After examining the actions taken against the requisition order, the Chamber considered that the municipal courts had been fully seized of the matter which was the substance of the Applicant's claim before the Chamber. Furthermore, since it was for Italy to show the existence of a local remedy, and since Italy had not been able to satisfy the Chamber that there clearly remained some remedy which Raytheon, independently of ELSI, ought to have pursued and exhausted, the Chamber rejected the objection of non-exhaustion of local remedies.
As to the merits, the majority found that it had not been sufficiently established that an orderly liquidation of ELSI's assets would still have been feasible at the time of the requisition. The Chamber first observed that Article III of the Treaty, the right "to control and manage corporations", had not been violated, since it had not been established that the creditors would have given the company enough time for an orderly liquidation, or that the price obtainable on a quick sale would have been sufficient.

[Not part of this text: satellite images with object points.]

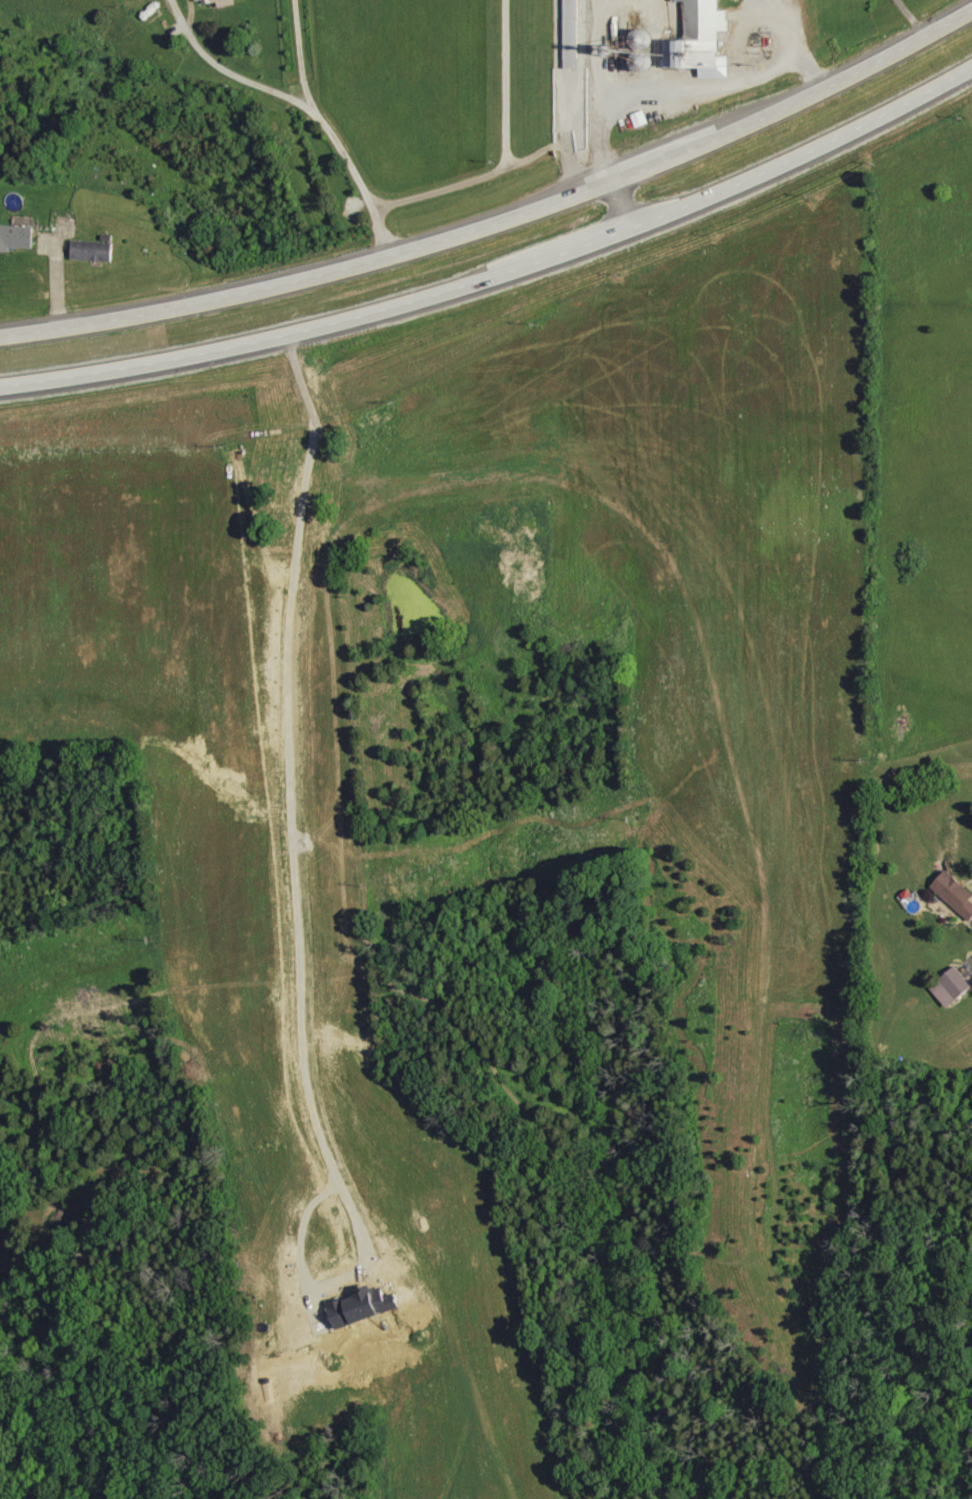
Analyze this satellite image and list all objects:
building: (218, 2)
road: (911, 18)
road: (782, 27)
building: (701, 40)
road: (815, 72)
road: (838, 84)
road: (505, 85)
road: (276, 95)
road: (660, 98)
building: (640, 118)
road: (804, 156)
road: (604, 163)
road: (654, 163)
road: (466, 184)
building: (16, 237)
road: (585, 243)
building: (93, 250)
road: (309, 278)
road: (55, 283)
road: (274, 340)
building: (955, 893)
building: (952, 987)

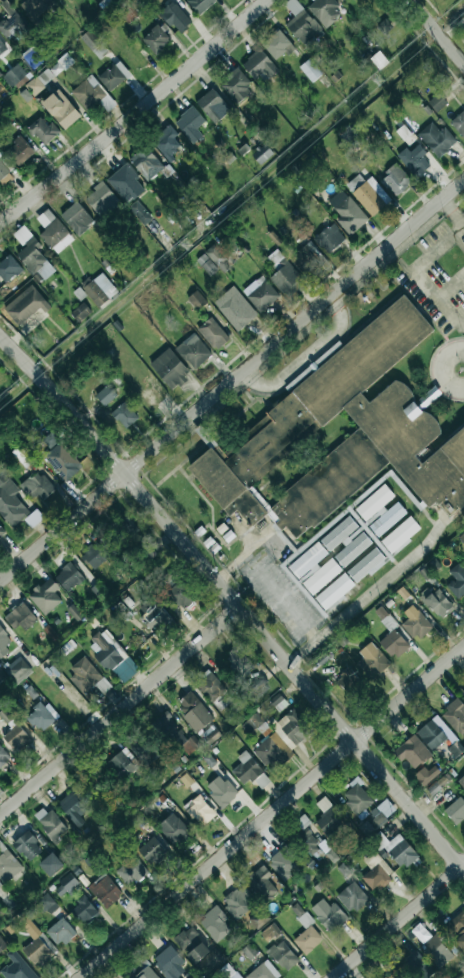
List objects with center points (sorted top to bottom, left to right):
building: (148, 0)
building: (340, 0)
building: (200, 5)
building: (34, 8)
building: (325, 11)
building: (127, 12)
building: (175, 17)
building: (301, 22)
building: (12, 24)
road: (436, 31)
building: (157, 39)
building: (94, 44)
building: (277, 45)
building: (2, 48)
building: (379, 60)
building: (259, 64)
building: (310, 70)
building: (49, 74)
building: (14, 75)
building: (114, 76)
power tower: (377, 80)
building: (236, 86)
building: (88, 93)
building: (437, 102)
building: (107, 103)
building: (213, 106)
building: (61, 109)
road: (134, 113)
building: (459, 123)
building: (190, 124)
building: (42, 130)
building: (437, 139)
building: (166, 142)
building: (20, 151)
building: (262, 154)
building: (413, 160)
building: (146, 163)
building: (4, 169)
building: (395, 180)
building: (126, 184)
building: (368, 194)
building: (101, 199)
building: (139, 212)
building: (347, 212)
road: (451, 213)
building: (77, 218)
road: (463, 227)
building: (53, 232)
building: (329, 238)
power tower: (184, 244)
building: (32, 254)
building: (308, 259)
building: (213, 261)
building: (7, 269)
road: (415, 274)
building: (285, 276)
road: (450, 288)
building: (99, 289)
building: (261, 295)
building: (196, 300)
building: (25, 305)
building: (235, 308)
building: (80, 312)
road: (102, 317)
building: (213, 333)
building: (193, 351)
road: (303, 359)
building: (170, 368)
road: (439, 369)
road: (232, 380)
building: (106, 395)
building: (428, 397)
building: (124, 415)
building: (394, 418)
building: (21, 455)
building: (60, 457)
building: (37, 487)
building: (10, 502)
building: (374, 503)
building: (387, 519)
building: (124, 526)
building: (1, 531)
building: (338, 533)
building: (400, 535)
building: (462, 538)
building: (352, 549)
building: (95, 555)
building: (367, 565)
building: (314, 569)
building: (424, 573)
building: (68, 577)
building: (457, 581)
building: (177, 589)
building: (97, 591)
building: (334, 591)
building: (45, 596)
parking lot: (281, 596)
road: (280, 598)
road: (233, 601)
building: (436, 602)
building: (74, 613)
building: (153, 615)
building: (20, 617)
building: (416, 623)
building: (50, 633)
building: (4, 641)
building: (394, 644)
building: (111, 656)
building: (372, 658)
building: (239, 661)
building: (19, 672)
building: (2, 676)
building: (84, 676)
building: (347, 680)
building: (259, 684)
building: (211, 686)
building: (463, 692)
building: (74, 698)
building: (278, 702)
road: (118, 707)
building: (194, 711)
building: (41, 716)
building: (455, 716)
building: (166, 723)
building: (15, 731)
building: (209, 734)
building: (438, 736)
building: (282, 738)
building: (141, 745)
building: (412, 752)
building: (3, 756)
building: (122, 763)
building: (249, 771)
building: (427, 774)
building: (186, 780)
building: (461, 780)
building: (91, 782)
building: (435, 787)
building: (221, 791)
building: (75, 805)
building: (366, 807)
building: (200, 810)
road: (272, 811)
building: (456, 811)
building: (328, 820)
building: (302, 822)
building: (51, 824)
building: (174, 830)
building: (313, 845)
building: (27, 846)
building: (396, 849)
building: (152, 852)
building: (283, 862)
building: (50, 864)
building: (7, 865)
building: (131, 871)
building: (376, 872)
building: (261, 883)
building: (0, 885)
building: (65, 885)
building: (104, 890)
building: (352, 897)
building: (238, 901)
building: (47, 903)
building: (85, 910)
building: (301, 915)
building: (328, 915)
building: (259, 919)
road: (398, 921)
building: (215, 924)
building: (455, 924)
building: (60, 932)
building: (269, 933)
building: (307, 940)
building: (460, 940)
building: (36, 942)
building: (2, 945)
building: (191, 945)
building: (434, 945)
building: (249, 951)
building: (283, 955)
building: (209, 961)
building: (168, 962)
building: (416, 966)
building: (17, 968)
building: (145, 969)
building: (264, 971)
building: (227, 972)
building: (390, 976)

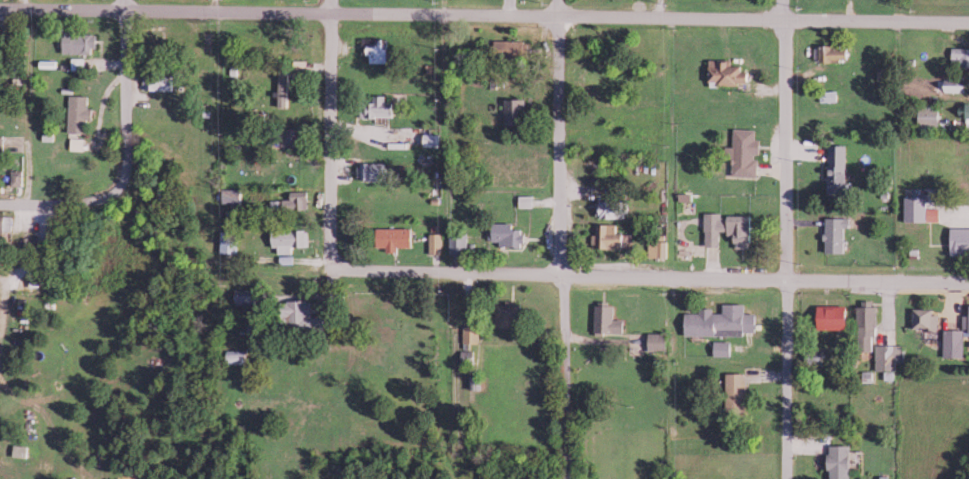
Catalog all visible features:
road: (669, 3)
road: (484, 10)
building: (836, 52)
building: (960, 56)
road: (137, 86)
building: (828, 95)
building: (964, 109)
building: (930, 116)
building: (838, 167)
road: (78, 203)
building: (920, 209)
building: (836, 233)
road: (325, 239)
road: (560, 239)
road: (783, 239)
building: (960, 240)
road: (646, 269)
building: (835, 316)
building: (926, 321)
building: (966, 322)
building: (867, 326)
building: (953, 342)
building: (814, 356)
building: (888, 360)
building: (841, 461)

The Chamber felt that since the feasibility of an orderly liquidation had not been sufficiently established, the requisition order could not interfere with control and management in any real sense. Thus the requisition, while unlawful, was not the cause of ELSI's bankruptcy.
The Chamber also dismissed the claim that Article V, paragraphs 1 and 3, of the FCN Treaty, which were concerned with the protection and security of nationals and their property, had been violated. According to the Chamber the toleration of the occupation of the plant by the workers did not cause any material harm to ELSI. The delay in the administrative appeal was not regarded as a denial of justice, since, under the Italian Law, there had been a means of requesting a quick decision.
The judgment further found that no taking without a due process of law had occurred contrary to Article V, paragraph 2, of the Treaty. The Chamber left the question open, whether the Italian term "espropriazione" should be interpreted in a stricter sense than the English term "taking". In that respect, the Chamber found that although a requisition could be an expropriation, it was not in the present case, since ELSI was already under an obligation to file for bankruptcy.
The Chamber also concluded that the requisition order had not violated Article I of the Supplementary Agreement to the FCN Treaty, which prohibited "arbitrary or discriminatory measures". According to the Chamber arbitrariness would require more than mere unlawfulness. But since the order was "consciously made in the context of an operating system of law and of appropriate remedies of appeal", it could hardly be an arbitrary act. Finally, the Chamber stated that the right to dispose of property and interests, guaranteed by Article VII of the FCN Treaty, had not been violated, since what really deprived the United States shareholders of their right to dispose of ELSI's real property was the precarious financial state of ELSI, which ultimately led to bankruptcy and thus prevented the shareholders from disposing of the company's property.
Having thus found that the Respondent, Italy, had not violated the FCN Treaty in the manner asserted by the Applicant, it follows that the Chamber rejected the claim for reparation made by the Applicant.